Not a day seems to go by without further signs of the globalisation of football, whether it’s FC Barcelona and Manchester United trying to crack the United States, or Real Madrid expanding their reach in Asia and beyond. The disconnect between local fans and their beloved clubs seems to show no sign of slowing down.
However, on the northern coast of Spain in the Basque Country, Athletic Bilbao is a club swimming against the tide. Ever since the British came to work on the shipyards of Bilbao and brought football with them, the city has become the epicentre of football growth across the region. The club was formed in 1898 under the name of Bilbao Football Club by a group of students who had been studying in England. Although this is disputed by some who claim a meeting in the Café Garcia, in 1901, marks the true year of the birth of Athletic Bilbao. Nevertheless, the football romantics will claim the more spontaneous action of playing the game rather than holding a meeting should be the root of any club.
In the complicated world of the Basque Country, football and nationalism have fed off each other. In fact, Jose Antonio Aguirre – a name I’m sure not many people outside the Basque region would have heard of – played for Athletic in the 1920’s before becoming the first President of a genuine Basque government.
Furthermore, under the dictatorships of Miguel Primo De Rivera (1923-1930) and Francisco Franco (1939-1975), public displays of regional nationalism were brutally suppressed. Such as speaking in the Basque language (Euskara), exhibiting the Ikurrina (Basque flag) or promoting any regional literature. Under Franco the club had its name Spanish-ised to Atletico Bilbao. It was under these two periods that the Basque nationalistic movement went underground and it was only at their football stadium the San Mames where people could display their Basque identity for ninety minutes, before returning to begrudging conformity.
Despite these difficult circumstances, this helped drive the identity of the Athletic Bilbao we see today. With their eight La Liga titles, twenty three Copa Del Rey triumphs (yes that is four more than Real Madrid) and being one of three clubs never to be relegated from Spain’s top flight, there seems little interest to grow into a global money making juggernaut. The unique way in which they operate is straight forward, if you’re not Basque or haven’t been raised in the Basque region there is no chance of donning the famous red and white stripes. That’s a population of three million people, a third of the size of London.

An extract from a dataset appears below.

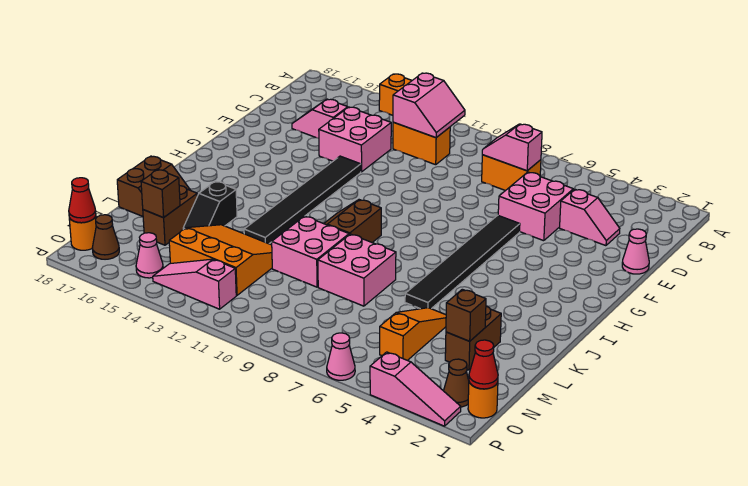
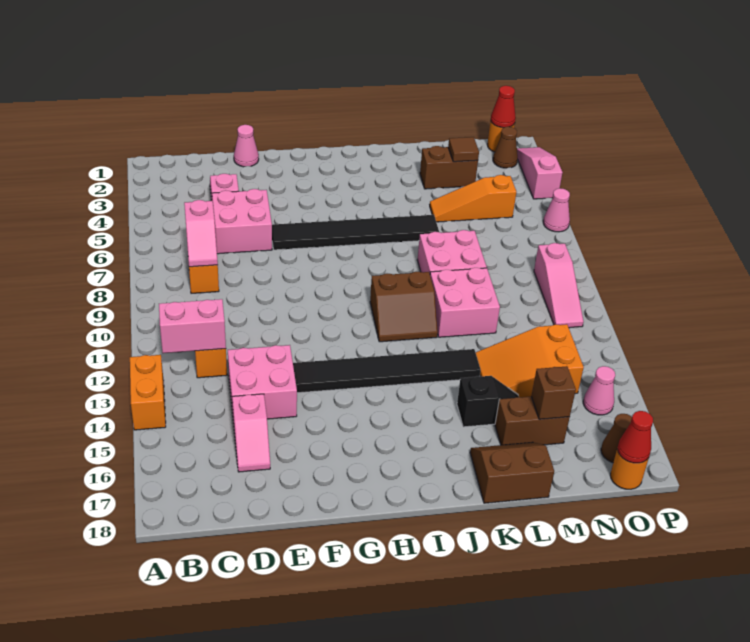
orange 3x3 slope [169,225,272,295] -> orange 2x3 slope [476,324,584,397]
brown 1x1 brick [446,289,486,341] -> brown 1x1 tile [448,137,479,162]
pink 1x3 slope [153,259,236,309] -> pink 1x3 slope moved to [534,243,584,328]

This youth policy, known as the ‘cantera’, which simply translates as ‘quarry’ – has been in place since 1912 and has produced numerous players for the national team (second only to Real Madrid). There is no written rule which stops them going out to sign the next Brazilian superstar, which in this day and age makes this decision even more remarkable. In a region that has historically been associated with independence from Spain, the cantera is a source of pride for Basques and fans of Athletic alike, and a factor which preserves and promotes their proud Basque heritage. Just look at the empathy shown towards Harry Kane at Spurs when it comes to the feeling fans have towards a home grown player – now imagine a whole squad of Harry Kane’s – that’s what Athletic have.
It wasn’t just Athletic that implemented this cantera policy, their Basque neighbours 100 kilometres to the east in San Sebastian, Real Sociedad, also adopted this strategy, but abandoned it in 1989 when they signed John Aldridge from Liverpool for ‘competitive reasons’. A somewhat frosty relationship was then created between the clubs, with Sociedad accusing their neighbours of poaching their most talented youth players – Jose Etxeberria being the most famous and controversial.
Since 1978 the Basque Country has been acknowledged as an autonomous region within the state of Spain. However, it is not just within the borders of Spain that Bilbao limit their scouting, as the Basque country spills over the Pyrenees Mountains into the south west of France. It is this geographical boundary which has allowed current centre back Aymeric Laporte and former World Cup winning full back Bixente Lizarazu to represent the club.
The exclusiveness of this policy is not without its critics and has even, in the past, been labelled xenophobic, so over the years, this approach has been tweaked and become more progressive. Take the example of Inaki Williams who became the first ever black player to score for the club, in a Europa League tie against Torino in February 2015. His mother is Ghanaian and father is Liberian, with no Basque heritage. However, Williams was born and raised in Bilbao and is idolised by the fans, showing that race is no barrier when it comes to representing Athletic Club – it is only heritage that counts.
The bond of community which is shared between the people of Bilbao and their football club shows no sign of breaking down. Perhaps, as seasons pass by without trophies being added to the cabinet, the voices of the critics from the outside will grow more confident in their opposition towards the cantera policy.